BEGIN
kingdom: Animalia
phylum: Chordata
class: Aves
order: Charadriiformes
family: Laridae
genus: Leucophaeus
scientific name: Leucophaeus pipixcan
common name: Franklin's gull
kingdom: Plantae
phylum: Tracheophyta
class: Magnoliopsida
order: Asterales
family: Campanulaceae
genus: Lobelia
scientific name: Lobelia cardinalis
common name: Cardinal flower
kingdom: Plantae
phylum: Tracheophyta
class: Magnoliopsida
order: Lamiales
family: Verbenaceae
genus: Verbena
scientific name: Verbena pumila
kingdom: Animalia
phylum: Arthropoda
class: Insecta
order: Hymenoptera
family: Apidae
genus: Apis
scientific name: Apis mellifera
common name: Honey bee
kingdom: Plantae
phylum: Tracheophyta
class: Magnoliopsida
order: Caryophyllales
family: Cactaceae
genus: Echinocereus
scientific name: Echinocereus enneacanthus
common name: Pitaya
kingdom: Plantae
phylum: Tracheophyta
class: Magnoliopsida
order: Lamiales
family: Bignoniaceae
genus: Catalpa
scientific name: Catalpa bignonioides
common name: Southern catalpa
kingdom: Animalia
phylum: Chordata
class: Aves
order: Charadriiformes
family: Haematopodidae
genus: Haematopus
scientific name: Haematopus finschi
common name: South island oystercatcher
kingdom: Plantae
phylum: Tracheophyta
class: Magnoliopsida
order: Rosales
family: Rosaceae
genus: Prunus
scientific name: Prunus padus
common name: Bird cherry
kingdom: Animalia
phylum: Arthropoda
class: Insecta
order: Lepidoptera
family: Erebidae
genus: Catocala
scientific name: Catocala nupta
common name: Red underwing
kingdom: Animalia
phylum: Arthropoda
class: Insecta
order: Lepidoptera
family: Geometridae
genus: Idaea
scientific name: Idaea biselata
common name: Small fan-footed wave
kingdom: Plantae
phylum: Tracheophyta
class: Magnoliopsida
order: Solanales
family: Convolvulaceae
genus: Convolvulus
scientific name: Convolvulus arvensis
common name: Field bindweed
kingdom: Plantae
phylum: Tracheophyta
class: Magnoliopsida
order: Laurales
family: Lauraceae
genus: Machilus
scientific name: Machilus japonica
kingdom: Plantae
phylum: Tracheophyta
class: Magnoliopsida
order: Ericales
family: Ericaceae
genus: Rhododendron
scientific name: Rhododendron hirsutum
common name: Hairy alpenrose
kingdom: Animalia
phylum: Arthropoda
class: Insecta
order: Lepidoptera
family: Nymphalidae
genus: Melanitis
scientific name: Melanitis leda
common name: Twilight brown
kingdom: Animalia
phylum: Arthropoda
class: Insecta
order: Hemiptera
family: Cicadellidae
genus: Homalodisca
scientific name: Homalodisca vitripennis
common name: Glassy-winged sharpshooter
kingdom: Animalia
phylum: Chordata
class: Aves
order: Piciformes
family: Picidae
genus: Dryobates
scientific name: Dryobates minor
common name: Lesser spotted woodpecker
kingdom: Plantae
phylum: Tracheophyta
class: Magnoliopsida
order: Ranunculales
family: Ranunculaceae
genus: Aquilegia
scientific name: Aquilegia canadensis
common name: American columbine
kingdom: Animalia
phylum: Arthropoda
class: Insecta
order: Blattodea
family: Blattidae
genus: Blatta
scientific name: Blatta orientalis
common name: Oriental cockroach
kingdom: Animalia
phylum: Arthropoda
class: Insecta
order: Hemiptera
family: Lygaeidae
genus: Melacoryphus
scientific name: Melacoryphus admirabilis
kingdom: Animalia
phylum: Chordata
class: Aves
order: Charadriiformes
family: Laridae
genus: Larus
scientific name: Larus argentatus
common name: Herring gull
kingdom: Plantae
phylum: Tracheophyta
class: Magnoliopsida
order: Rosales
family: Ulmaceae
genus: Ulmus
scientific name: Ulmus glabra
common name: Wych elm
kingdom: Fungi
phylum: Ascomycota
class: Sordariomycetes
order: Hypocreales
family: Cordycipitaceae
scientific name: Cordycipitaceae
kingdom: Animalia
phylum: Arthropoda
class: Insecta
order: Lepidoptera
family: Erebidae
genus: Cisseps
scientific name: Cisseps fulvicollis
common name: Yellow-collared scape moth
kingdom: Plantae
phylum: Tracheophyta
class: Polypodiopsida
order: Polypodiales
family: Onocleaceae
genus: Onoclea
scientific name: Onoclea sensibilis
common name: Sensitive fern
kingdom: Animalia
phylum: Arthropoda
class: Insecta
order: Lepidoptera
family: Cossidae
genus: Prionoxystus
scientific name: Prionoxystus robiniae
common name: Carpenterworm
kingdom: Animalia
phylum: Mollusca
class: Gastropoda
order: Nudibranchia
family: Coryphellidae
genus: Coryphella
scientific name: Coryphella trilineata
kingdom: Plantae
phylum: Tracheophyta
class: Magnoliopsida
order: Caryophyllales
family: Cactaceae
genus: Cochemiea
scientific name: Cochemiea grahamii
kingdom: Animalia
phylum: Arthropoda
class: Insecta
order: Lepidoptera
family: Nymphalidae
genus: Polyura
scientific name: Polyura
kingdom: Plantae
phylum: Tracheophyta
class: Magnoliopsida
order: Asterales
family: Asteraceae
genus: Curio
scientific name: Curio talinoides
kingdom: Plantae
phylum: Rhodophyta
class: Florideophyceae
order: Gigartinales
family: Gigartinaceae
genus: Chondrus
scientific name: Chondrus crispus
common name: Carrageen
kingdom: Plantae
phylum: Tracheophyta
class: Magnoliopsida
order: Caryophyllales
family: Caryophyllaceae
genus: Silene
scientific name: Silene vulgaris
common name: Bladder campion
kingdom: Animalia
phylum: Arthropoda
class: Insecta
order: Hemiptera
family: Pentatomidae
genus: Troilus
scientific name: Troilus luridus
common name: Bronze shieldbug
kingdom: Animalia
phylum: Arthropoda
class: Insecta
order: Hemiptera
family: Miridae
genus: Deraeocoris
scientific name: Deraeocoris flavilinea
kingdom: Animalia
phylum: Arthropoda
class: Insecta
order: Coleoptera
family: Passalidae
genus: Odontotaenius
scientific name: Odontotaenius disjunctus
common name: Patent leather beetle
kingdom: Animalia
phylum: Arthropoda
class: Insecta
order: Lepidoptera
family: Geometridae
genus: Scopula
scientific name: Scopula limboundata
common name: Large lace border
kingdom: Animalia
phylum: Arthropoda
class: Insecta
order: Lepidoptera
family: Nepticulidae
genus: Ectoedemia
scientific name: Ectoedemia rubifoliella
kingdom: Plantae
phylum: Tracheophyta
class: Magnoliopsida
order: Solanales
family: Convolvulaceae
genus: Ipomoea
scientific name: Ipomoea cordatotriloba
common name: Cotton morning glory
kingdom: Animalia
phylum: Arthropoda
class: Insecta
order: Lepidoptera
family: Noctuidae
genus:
END
§ TASK PROMPT:
Rewrite every line of the entries above as a Markdown table with two columns, Row and Line, numbering each row and leaving out blank lines.

§ TASK OUTPUT:
| Row | Line |
|---|---|
| 1 | kingdom: Animalia |
| 2 | phylum: Chordata |
| 3 | class: Aves |
| 4 | order: Charadriiformes |
| 5 | family: Laridae |
| 6 | genus: Leucophaeus |
| 7 | scientific name: Leucophaeus pipixcan |
| 8 | common name: Franklin's gull |
| 9 | kingdom: Plantae |
| 10 | phylum: Tracheophyta |
| 11 | class: Magnoliopsida |
| 12 | order: Asterales |
| 13 | family: Campanulaceae |
| 14 | genus: Lobelia |
| 15 | scientific name: Lobelia cardinalis |
| 16 | common name: Cardinal flower |
| 17 | kingdom: Plantae |
| 18 | phylum: Tracheophyta |
| 19 | class: Magnoliopsida |
| 20 | order: Lamiales |
| 21 | family: Verbenaceae |
| 22 | genus: Verbena |
| 23 | scientific name: Verbena pumila |
| 24 | kingdom: Animalia |
| 25 | phylum: Arthropoda |
| 26 | class: Insecta |
| 27 | order: Hymenoptera |
| 28 | family: Apidae |
| 29 | genus: Apis |
| 30 | scientific name: Apis mellifera |
| 31 | common name: Honey bee |
| 32 | kingdom: Plantae |
| 33 | phylum: Tracheophyta |
| 34 | class: Magnoliopsida |
| 35 | order: Caryophyllales |
| 36 | family: Cactaceae |
| 37 | genus: Echinocereus |
| 38 | scientific name: Echinocereus enneacanthus |
| 39 | common name: Pitaya |
| 40 | kingdom: Plantae |
| 41 | phylum: Tracheophyta |
| 42 | class: Magnoliopsida |
| 43 | order: Lamiales |
| 44 | family: Bignoniaceae |
| 45 | genus: Catalpa |
| 46 | scientific name: Catalpa bignonioides |
| 47 | common name: Southern catalpa |
| 48 | kingdom: Animalia |
| 49 | phylum: Chordata |
| 50 | class: Aves |
| 51 | order: Charadriiformes |
| 52 | family: Haematopodidae |
| 53 | genus: Haematopus |
| 54 | scientific name: Haematopus finschi |
| 55 | common name: South island oystercatcher |
| 56 | kingdom: Plantae |
| 57 | phylum: Tracheophyta |
| 58 | class: Magnoliopsida |
| 59 | order: Rosales |
| 60 | family: Rosaceae |
| 61 | genus: Prunus |
| 62 | scientific name: Prunus padus |
| 63 | common name: Bird cherry |
| 64 | kingdom: Animalia |
| 65 | phylum: Arthropoda |
| 66 | class: Insecta |
| 67 | order: Lepidoptera |
| 68 | family: Erebidae |
| 69 | genus: Catocala |
| 70 | scientific name: Catocala nupta |
| 71 | common name: Red underwing |
| 72 | kingdom: Animalia |
| 73 | phylum: Arthropoda |
| 74 | class: Insecta |
| 75 | order: Lepidoptera |
| 76 | family: Geometridae |
| 77 | genus: Idaea |
| 78 | scientific name: Idaea biselata |
| 79 | common name: Small fan-footed wave |
| 80 | kingdom: Plantae |
| 81 | phylum: Tracheophyta |
| 82 | class: Magnoliopsida |
| 83 | order: Solanales |
| 84 | family: Convolvulaceae |
| 85 | genus: Convolvulus |
| 86 | scientific name: Convolvulus arvensis |
| 87 | common name: Field bindweed |
| 88 | kingdom: Plantae |
| 89 | phylum: Tracheophyta |
| 90 | class: Magnoliopsida |
| 91 | order: Laurales |
| 92 | family: Lauraceae |
| 93 | genus: Machilus |
| 94 | scientific name: Machilus japonica |
| 95 | kingdom: Plantae |
| 96 | phylum: Tracheophyta |
| 97 | class: Magnoliopsida |
| 98 | order: Ericales |
| 99 | family: Ericaceae |
| 100 | genus: Rhododendron |
| 101 | scientific name: Rhododendron hirsutum |
| 102 | common name: Hairy alpenrose |
| 103 | kingdom: Animalia |
| 104 | phylum: Arthropoda |
| 105 | class: Insecta |
| 106 | order: Lepidoptera |
| 107 | family: Nymphalidae |
| 108 | genus: Melanitis |
| 109 | scientific name: Melanitis leda |
| 110 | common name: Twilight brown |
| 111 | kingdom: Animalia |
| 112 | phylum: Arthropoda |
| 113 | class: Insecta |
| 114 | order: Hemiptera |
| 115 | family: Cicadellidae |
| 116 | genus: Homalodisca |
| 117 | scientific name: Homalodisca vitripennis |
| 118 | common name: Glassy-winged sharpshooter |
| 119 | kingdom: Animalia |
| 120 | phylum: Chordata |
| 121 | class: Aves |
| 122 | order: Piciformes |
| 123 | family: Picidae |
| 124 | genus: Dryobates |
| 125 | scientific name: Dryobates minor |
| 126 | common name: Lesser spotted woodpecker |
| 127 | kingdom: Plantae |
| 128 | phylum: Tracheophyta |
| 129 | class: Magnoliopsida |
| 130 | order: Ranunculales |
| 131 | family: Ranunculaceae |
| 132 | genus: Aquilegia |
| 133 | scientific name: Aquilegia canadensis |
| 134 | common name: American columbine |
| 135 | kingdom: Animalia |
| 136 | phylum: Arthropoda |
| 137 | class: Insecta |
| 138 | order: Blattodea |
| 139 | family: Blattidae |
| 140 | genus: Blatta |
| 141 | scientific name: Blatta orientalis |
| 142 | common name: Oriental cockroach |
| 143 | kingdom: Animalia |
| 144 | phylum: Arthropoda |
| 145 | class: Insecta |
| 146 | order: Hemiptera |
| 147 | family: Lygaeidae |
| 148 | genus: Melacoryphus |
| 149 | scientific name: Melacoryphus admirabilis |
| 150 | kingdom: Animalia |
| 151 | phylum: Chordata |
| 152 | class: Aves |
| 153 | order: Charadriiformes |
| 154 | family: Laridae |
| 155 | genus: Larus |
| 156 | scientific name: Larus argentatus |
| 157 | common name: Herring gull |
| 158 | kingdom: Plantae |
| 159 | phylum: Tracheophyta |
| 160 | class: Magnoliopsida |
| 161 | order: Rosales |
| 162 | family: Ulmaceae |
| 163 | genus: Ulmus |
| 164 | scientific name: Ulmus glabra |
| 165 | common name: Wych elm |
| 166 | kingdom: Fungi |
| 167 | phylum: Ascomycota |
| 168 | class: Sordariomycetes |
| 169 | order: Hypocreales |
| 170 | family: Cordycipitaceae |
| 171 | scientific name: Cordycipitaceae |
| 172 | kingdom: Animalia |
| 173 | phylum: Arthropoda |
| 174 | class: Insecta |
| 175 | order: Lepidoptera |
| 176 | family: Erebidae |
| 177 | genus: Cisseps |
| 178 | scientific name: Cisseps fulvicollis |
| 179 | common name: Yellow-collared scape moth |
| 180 | kingdom: Plantae |
| 181 | phylum: Tracheophyta |
| 182 | class: Polypodiopsida |
| 183 | order: Polypodiales |
| 184 | family: Onocleaceae |
| 185 | genus: Onoclea |
| 186 | scientific name: Onoclea sensibilis |
| 187 | common name: Sensitive fern |
| 188 | kingdom: Animalia |
| 189 | phylum: Arthropoda |
| 190 | class: Insecta |
| 191 | order: Lepidoptera |
| 192 | family: Cossidae |
| 193 | genus: Prionoxystus |
| 194 | scientific name: Prionoxystus robiniae |
| 195 | common name: Carpenterworm |
| 196 | kingdom: Animalia |
| 197 | phylum: Mollusca |
| 198 | class: Gastropoda |
| 199 | order: Nudibranchia |
| 200 | family: Coryphellidae |
| 201 | genus: Coryphella |
| 202 | scientific name: Coryphella trilineata |
| 203 | kingdom: Plantae |
| 204 | phylum: Tracheophyta |
| 205 | class: Magnoliopsida |
| 206 | order: Caryophyllales |
| 207 | family: Cactaceae |
| 208 | genus: Cochemiea |
| 209 | scientific name: Cochemiea grahamii |
| 210 | kingdom: Animalia |
| 211 | phylum: Arthropoda |
| 212 | class: Insecta |
| 213 | order: Lepidoptera |
| 214 | family: Nymphalidae |
| 215 | genus: Polyura |
| 216 | scientific name: Polyura |
| 217 | kingdom: Plantae |
| 218 | phylum: Tracheophyta |
| 219 | class: Magnoliopsida |
| 220 | order: Asterales |
| 221 | family: Asteraceae |
| 222 | genus: Curio |
| 223 | scientific name: Curio talinoides |
| 224 | kingdom: Plantae |
| 225 | phylum: Rhodophyta |
| 226 | class: Florideophyceae |
| 227 | order: Gigartinales |
| 228 | family: Gigartinaceae |
| 229 | genus: Chondrus |
| 230 | scientific name: Chondrus crispus |
| 231 | common name: Carrageen |
| 232 | kingdom: Plantae |
| 233 | phylum: Tracheophyta |
| 234 | class: Magnoliopsida |
| 235 | order: Caryophyllales |
| 236 | family: Caryophyllaceae |
| 237 | genus: Silene |
| 238 | scientific name: Silene vulgaris |
| 239 | common name: Bladder campion |
| 240 | kingdom: Animalia |
| 241 | phylum: Arthropoda |
| 242 | class: Insecta |
| 243 | order: Hemiptera |
| 244 | family: Pentatomidae |
| 245 | genus: Troilus |
| 246 | scientific name: Troilus luridus |
| 247 | common name: Bronze shieldbug |
| 248 | kingdom: Animalia |
| 249 | phylum: Arthropoda |
| 250 | class: Insecta |
| 251 | order: Hemiptera |
| 252 | family: Miridae |
| 253 | genus: Deraeocoris |
| 254 | scientific name: Deraeocoris flavilinea |
| 255 | kingdom: Animalia |
| 256 | phylum: Arthropoda |
| 257 | class: Insecta |
| 258 | order: Coleoptera |
| 259 | family: Passalidae |
| 260 | genus: Odontotaenius |
| 261 | scientific name: Odontotaenius disjunctus |
| 262 | common name: Patent leather beetle |
| 263 | kingdom: Animalia |
| 264 | phylum: Arthropoda |
| 265 | class: Insecta |
| 266 | order: Lepidoptera |
| 267 | family: Geometridae |
| 268 | genus: Scopula |
| 269 | scientific name: Scopula limboundata |
| 270 | common name: Large lace border |
| 271 | kingdom: Animalia |
| 272 | phylum: Arthropoda |
| 273 | class: Insecta |
| 274 | order: Lepidoptera |
| 275 | family: Nepticulidae |
| 276 | genus: Ectoedemia |
| 277 | scientific name: Ectoedemia rubifoliella |
| 278 | kingdom: Plantae |
| 279 | phylum: Tracheophyta |
| 280 | class: Magnoliopsida |
| 281 | order: Solanales |
| 282 | family: Convolvulaceae |
| 283 | genus: Ipomoea |
| 284 | scientific name: Ipomoea cordatotriloba |
| 285 | common name: Cotton morning glory |
| 286 | kingdom: Animalia |
| 287 | phylum: Arthropoda |
| 288 | class: Insecta |
| 289 | order: Lepidoptera |
| 290 | family: Noctuidae |
| 291 | genus: |